一番左の一番後ろ。

そこが私の席。

その席から教室を見回して人間観察。

あ、伊達くん、また雑誌読んでるいつも何読んでるのかな……私は何も見なかったよ。人妻が載ってる肌色多めの雑誌なんて見てませんよーっと。
あ、真田くんまた早弁してる…毎回見つかってるのに。懲りないんだから…

そんな事を考えて1日を過ごす。うちのクラスには変…変わっている人が多いから授業中も退屈にならない。そして周りの子達は身長が高くて先生の位置からは私が見えない。
だから注意される事は無い。

そんな日々を神様は見ていたのかもしれない。

だから、こんな事になってしまったのだろう…





――――そう、席替え。


その私が最も恐れていた席替えが今、実行されようとしている。

「私なら大丈夫。
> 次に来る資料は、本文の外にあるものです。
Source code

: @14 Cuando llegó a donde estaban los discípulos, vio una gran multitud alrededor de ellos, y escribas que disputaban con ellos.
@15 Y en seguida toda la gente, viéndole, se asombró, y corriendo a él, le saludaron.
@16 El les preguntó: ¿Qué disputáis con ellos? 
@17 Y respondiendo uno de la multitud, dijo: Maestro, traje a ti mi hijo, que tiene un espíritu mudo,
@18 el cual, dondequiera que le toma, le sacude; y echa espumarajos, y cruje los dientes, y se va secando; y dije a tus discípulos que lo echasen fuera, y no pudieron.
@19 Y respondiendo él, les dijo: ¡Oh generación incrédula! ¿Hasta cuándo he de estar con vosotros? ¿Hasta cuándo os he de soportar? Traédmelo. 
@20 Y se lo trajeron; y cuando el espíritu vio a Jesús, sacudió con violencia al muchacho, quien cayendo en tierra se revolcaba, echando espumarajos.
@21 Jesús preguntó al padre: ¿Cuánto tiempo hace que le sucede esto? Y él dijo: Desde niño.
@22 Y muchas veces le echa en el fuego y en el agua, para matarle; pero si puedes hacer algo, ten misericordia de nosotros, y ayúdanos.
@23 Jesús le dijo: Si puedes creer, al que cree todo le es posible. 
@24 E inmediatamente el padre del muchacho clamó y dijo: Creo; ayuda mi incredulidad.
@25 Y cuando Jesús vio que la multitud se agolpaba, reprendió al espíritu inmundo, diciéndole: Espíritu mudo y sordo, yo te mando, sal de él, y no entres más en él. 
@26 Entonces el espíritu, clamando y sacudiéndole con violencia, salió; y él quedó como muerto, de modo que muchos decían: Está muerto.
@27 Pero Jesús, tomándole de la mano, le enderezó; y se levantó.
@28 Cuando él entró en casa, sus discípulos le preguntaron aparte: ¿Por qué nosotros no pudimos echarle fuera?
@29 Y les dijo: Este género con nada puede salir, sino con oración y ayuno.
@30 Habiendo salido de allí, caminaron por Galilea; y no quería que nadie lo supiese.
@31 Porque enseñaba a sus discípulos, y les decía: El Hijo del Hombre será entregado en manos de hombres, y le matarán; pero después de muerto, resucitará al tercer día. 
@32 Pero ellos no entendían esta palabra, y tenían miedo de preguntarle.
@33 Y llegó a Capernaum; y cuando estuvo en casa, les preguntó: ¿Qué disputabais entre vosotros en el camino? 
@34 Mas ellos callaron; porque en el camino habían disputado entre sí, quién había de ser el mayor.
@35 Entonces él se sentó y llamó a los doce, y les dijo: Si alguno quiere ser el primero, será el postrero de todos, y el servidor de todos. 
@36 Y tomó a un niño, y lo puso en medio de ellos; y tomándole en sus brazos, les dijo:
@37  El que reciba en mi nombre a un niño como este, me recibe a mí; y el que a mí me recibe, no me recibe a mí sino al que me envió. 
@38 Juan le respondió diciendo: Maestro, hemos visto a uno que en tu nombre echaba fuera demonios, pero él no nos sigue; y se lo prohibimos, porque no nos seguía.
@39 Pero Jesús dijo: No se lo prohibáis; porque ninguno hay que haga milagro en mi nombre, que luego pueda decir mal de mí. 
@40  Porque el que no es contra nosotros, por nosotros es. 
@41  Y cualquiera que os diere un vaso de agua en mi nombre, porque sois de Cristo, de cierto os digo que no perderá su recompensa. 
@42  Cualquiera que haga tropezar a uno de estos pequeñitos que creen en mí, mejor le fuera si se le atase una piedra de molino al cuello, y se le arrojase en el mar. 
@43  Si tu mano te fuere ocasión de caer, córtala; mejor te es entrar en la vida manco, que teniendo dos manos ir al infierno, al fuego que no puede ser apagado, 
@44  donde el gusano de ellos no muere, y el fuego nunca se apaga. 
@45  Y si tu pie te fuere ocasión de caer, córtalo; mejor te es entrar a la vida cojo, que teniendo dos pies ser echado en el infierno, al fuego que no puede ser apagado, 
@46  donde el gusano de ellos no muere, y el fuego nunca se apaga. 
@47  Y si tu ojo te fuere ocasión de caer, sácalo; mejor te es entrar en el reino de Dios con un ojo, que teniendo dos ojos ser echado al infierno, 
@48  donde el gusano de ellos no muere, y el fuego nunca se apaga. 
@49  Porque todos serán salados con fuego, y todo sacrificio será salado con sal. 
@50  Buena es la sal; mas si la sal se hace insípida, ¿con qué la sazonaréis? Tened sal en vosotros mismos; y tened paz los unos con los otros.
絶対に今までと同じ席になれる…」

ブツブツブツブツ……

「私ならだいじょ…「なぁ〜にさっきからブツブツ言ってんの?」ぅわぁ!!」

くじ引きの列に並んでいたら後ろからいきなり話しかけられた。

「うわあって…傷つくなぁ…」

"関わりたくない人。"

そんな言葉が頭をチラつく。

「あはは…どうしたの?猿飛くん…?」
「もーいつも佐助でいいって言ってるでしょ?他人みたいじゃないの、深零ちゃん」

眉を下げて悲しそうな顔をする彼。

私は心の中で他人じゃないか、と毒づく。

けれど顔には決して出さない。

「あ、ほら、次。順番だよ」

そう言われて前を見ると前の人がくじを引き終わっていた。

箱の中身を思いっ切り引っ掻き回してコレだ!と思ったクジを勢いよく引いた。

「………やったぁ……」

前と同じ、一番左の一番後ろ。

(なにこれ、私凄い!!神の右手だよ!!)

「じゃあ席、次の授業までに動かしておけよー。以上。」

そう言って担任はチャイムの鳴り響く中教室を出て行った。

「さて…私は席動かさなくていいし。お隣さんはだっれかなー?」

自分が安全になった途端、席替えを楽しみ始める。それが私。

現金だよなー、私って。

ガタガタ…

どうやらお隣さんが来たようだ。

誰だろう――――

「あ、隣深零ちゃん!?ヤバッ、俺様今日の運勢最高なんじゃ…」

………は?

「ぬ、後ろは雛野殿で御座ったか!これから宜しくでござる!」

………え?

「Hey,honey!この俺が斜めだなんてluckyじゃねぇか!」

………ん?

あれ?おかしい。いやいや。あり得ないって。うん。きっと幻覚幻聴だよね。

そうに決まってる。

目を閉じて、ゆっくり10数えよう。そしたらきっと現実が、私に優しい現実が見えるはずだから!!

1、2、3、4、5、6、7、8、9、…10…

「ん?どうしたの深零ちゃん?もしかして、俺様誘われてる?」
「雛野殿、どうかなされたか?」
「Hey,honey?目なんか閉じてどうかしたのか?」




………ああ。神様。私の平凡な日常を返して下さい。